Actions to take:
a: In the article about Kidd and the Nets, who is named as Kidd's agent?
b: From the article about Kidd and the Nets, return the passage starting at "Thorn added that" and ending at "deal for Kidd.", word for word.
c: Resume the article about Kidd and the Nets after its final sentence, adding a few more paragraphs.

[[ Text, beginning ]]

Kidd attended the team's morning shootaround but did not talk to reporters, and did not answer questions before the game. The slumping Nets have lost nine in a row.
Asked before the game whether he was disappointed that Kidd went public with his opinions, Nets coach Lawrence Frank said, "I don't personalize it. I'm more disappointed about where we are as a team right now. My job is to get us out of this hole that we've dug ourselves."
Earlier Tuesday, Nets president Rod Thorn said he hadn't talked to Kidd since the remarks were published, and declined to discuss which teams have expressed an interest in the nine-time All-Star. He said he wouldn't be forced into making a deal.
"The reality is we're only looking to make deals that make sense for us," Thorn said. "If every time someone said, 'I want you to trade me,' you acquiesced, then you put yourself in a very vulnerable position because you have a revolving door."
Thorn added that with the development of second-year guard Marcus Williams as Kidd's backup, the Nets would "probably not" require a point guard to be part of a deal for Kidd.
"We feel Marcus Williams has a future here and in the league," he said.
Kidd's agent, Jeffrey Schwartz, did not respond to a phone message Tuesday.
Trade speculation has followed Kidd since last February when the Nets were close to making a deal that would have sent him to the Los Angeles Lakers.

[[ Text, end ]]
[[ Data supplied, beginning ]]

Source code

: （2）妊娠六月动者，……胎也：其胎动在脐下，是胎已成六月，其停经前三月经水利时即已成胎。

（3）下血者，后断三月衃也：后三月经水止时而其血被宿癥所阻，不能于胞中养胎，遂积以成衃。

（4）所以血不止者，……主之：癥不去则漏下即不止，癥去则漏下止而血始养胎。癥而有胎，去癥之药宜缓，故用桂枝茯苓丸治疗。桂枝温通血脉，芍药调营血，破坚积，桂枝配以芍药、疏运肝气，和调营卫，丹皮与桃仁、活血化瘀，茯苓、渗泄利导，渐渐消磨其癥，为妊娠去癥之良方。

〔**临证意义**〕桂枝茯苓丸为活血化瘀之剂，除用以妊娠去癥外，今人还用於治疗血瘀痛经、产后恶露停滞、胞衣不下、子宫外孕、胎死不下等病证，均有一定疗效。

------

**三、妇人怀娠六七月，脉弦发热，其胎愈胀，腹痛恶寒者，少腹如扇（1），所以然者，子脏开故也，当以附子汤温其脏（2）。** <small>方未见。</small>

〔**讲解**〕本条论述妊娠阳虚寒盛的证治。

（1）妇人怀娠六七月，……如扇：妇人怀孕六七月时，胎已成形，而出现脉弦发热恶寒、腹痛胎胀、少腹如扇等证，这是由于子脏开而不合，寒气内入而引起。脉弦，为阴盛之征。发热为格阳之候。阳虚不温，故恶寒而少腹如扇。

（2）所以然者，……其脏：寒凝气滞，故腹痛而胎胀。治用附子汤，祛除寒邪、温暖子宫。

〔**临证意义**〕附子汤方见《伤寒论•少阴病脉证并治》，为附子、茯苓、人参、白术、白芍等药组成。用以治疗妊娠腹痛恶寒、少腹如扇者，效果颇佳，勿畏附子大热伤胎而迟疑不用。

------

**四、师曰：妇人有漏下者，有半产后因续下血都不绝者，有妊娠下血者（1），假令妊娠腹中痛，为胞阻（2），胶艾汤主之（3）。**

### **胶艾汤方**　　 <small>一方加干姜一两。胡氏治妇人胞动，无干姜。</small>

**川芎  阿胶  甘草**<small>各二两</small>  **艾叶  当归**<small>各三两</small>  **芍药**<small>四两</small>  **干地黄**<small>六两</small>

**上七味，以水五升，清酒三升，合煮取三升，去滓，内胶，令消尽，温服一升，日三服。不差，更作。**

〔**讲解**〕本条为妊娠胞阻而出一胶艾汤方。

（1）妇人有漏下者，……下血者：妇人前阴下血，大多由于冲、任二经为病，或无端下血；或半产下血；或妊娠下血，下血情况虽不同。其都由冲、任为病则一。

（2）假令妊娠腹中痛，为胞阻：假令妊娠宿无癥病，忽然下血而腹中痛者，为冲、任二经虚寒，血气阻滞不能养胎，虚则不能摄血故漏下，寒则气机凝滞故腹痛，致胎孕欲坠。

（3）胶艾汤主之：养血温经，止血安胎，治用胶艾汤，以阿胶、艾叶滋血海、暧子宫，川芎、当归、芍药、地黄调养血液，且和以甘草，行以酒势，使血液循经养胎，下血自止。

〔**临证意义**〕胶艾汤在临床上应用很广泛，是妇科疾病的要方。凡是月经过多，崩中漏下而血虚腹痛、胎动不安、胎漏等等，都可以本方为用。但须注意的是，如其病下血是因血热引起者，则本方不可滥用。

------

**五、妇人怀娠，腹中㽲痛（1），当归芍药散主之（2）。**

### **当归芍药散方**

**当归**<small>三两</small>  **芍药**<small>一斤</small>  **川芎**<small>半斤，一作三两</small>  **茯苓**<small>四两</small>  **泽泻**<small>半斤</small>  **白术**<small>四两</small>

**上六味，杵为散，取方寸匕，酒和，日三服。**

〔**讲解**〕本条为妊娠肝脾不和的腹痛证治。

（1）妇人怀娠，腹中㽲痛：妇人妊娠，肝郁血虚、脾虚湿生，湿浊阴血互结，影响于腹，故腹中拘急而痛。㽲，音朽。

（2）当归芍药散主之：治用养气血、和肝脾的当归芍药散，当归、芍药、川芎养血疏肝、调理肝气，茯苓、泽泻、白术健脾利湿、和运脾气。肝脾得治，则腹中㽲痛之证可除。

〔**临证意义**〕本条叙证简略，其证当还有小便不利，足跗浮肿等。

[[ Data supplied, end ]]

Answer section:
a: Jeffrey Schwartz

b:
Thorn added that with the development of second-year guard Marcus Williams as Kidd's backup, the Nets would "probably not" require a point guard to be part of a deal for Kidd.

c:
In December, Kidd sat out a game against the New York Knicks with a migraine, a move suspected by some to be a one-day walkout to force a trade or new contract.
At a news conference, Kidd denied those were his motives, saying, "I am having one of my best seasons — why would I want to be asked to be traded? And as a team, we are doing better than last year."
New Jersey was 9-10 at the time. Since then, the team has dropped 16 of 25 games to fall to 18-26.
Kidd is under contract through the end of next season and will make $19.7 million this year and $21.3 million next year.
Kidd was acquired in a trade with Phoenix in 2001 and led the Nets to the NBA finals in 2002 and 2003. But his six-plus seasons have been tinged with off-court controversy.
His wife, Joumana, and their young son were subjected to taunts at Boston Garden in 2002 stemming from charges that he struck her in 2001 while playing for the Suns. Kidd was fined and underwent anger counseling.
Last year, both spouses filed restraining orders claiming physical abuse, and Joumana Kidd claimed in divorce papers that her husband cheated on her throughout their 10-year marriage.
In December, a 23-year-old model filed a lawsuit accusing Kidd of groping and threatening her at a Manhattan nightclub in October.
Those distractions have not affected Kidd on the court, according to Frank.
"One thing that is unique about Jason is his ability to separate anything else that goes on and, once he steps between those lines, give his best effort," Frank said. "He's proven that since he's been here as he's dealt with different things."
The Nets' lackluster play and Kidd's apparent dissatisfaction haven't stopped him from steadily moving up the NBA's all-time records lists.
He leads the league in triple-doubles this season with 11 and has 98 for his career, third behind Oscar Robertson and Magic Johnson. He passed Johnson for fourth place on the career list for rebounds by a guard earlier this month, and became the sixth player to reach 9,000 assists.